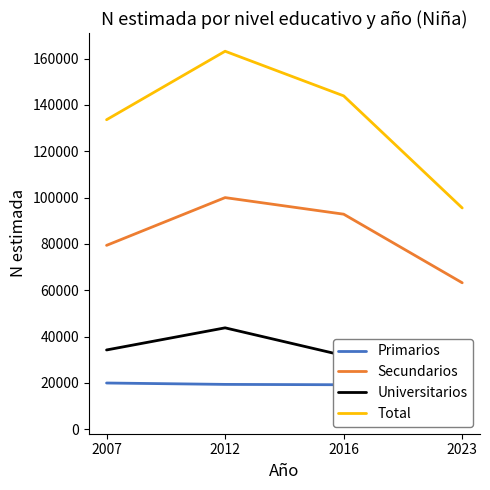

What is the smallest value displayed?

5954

----------

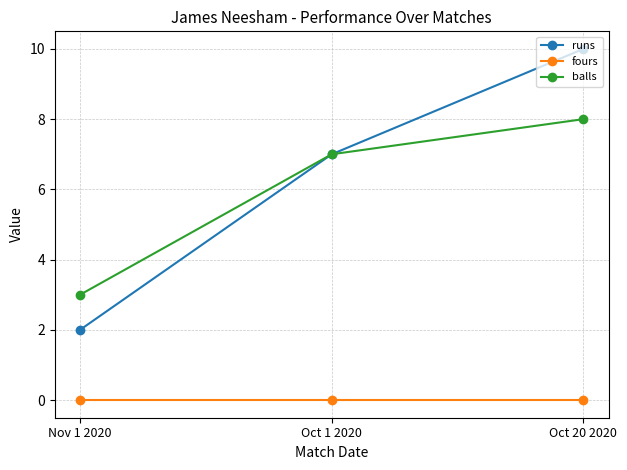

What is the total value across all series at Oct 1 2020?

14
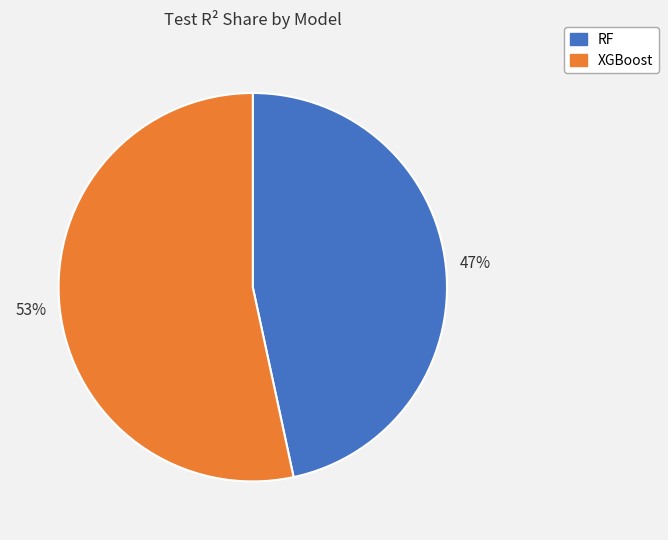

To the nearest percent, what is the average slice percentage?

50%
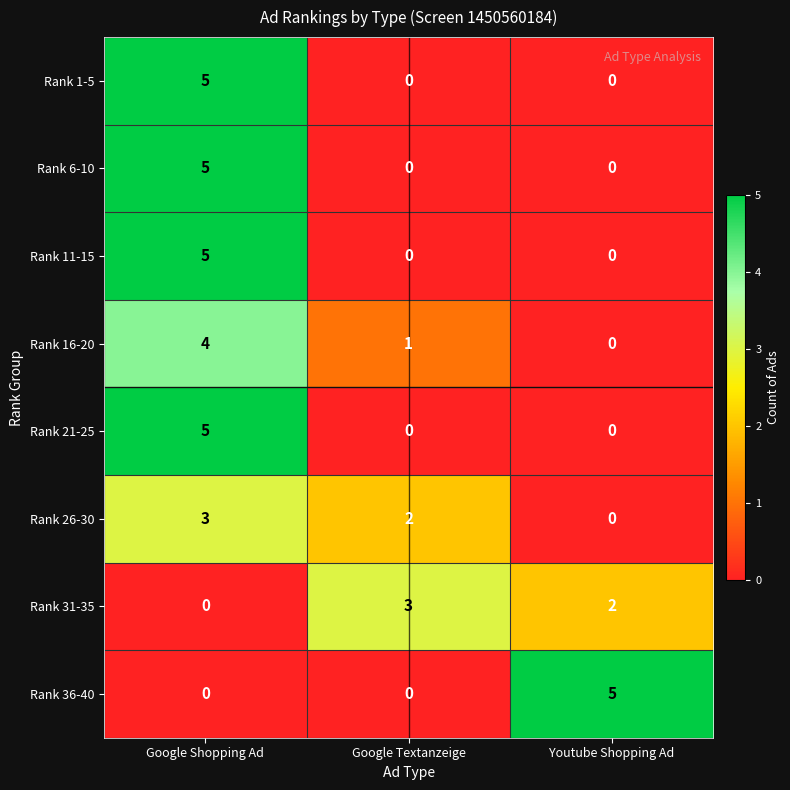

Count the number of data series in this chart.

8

----------

*Problem details:*
Return each line above that contains the word "series", treating uppercase and lowercase as different.

*Exercise answer:*
What is the total value across all series at Oct 1 2020?
Count the number of data series in this chart.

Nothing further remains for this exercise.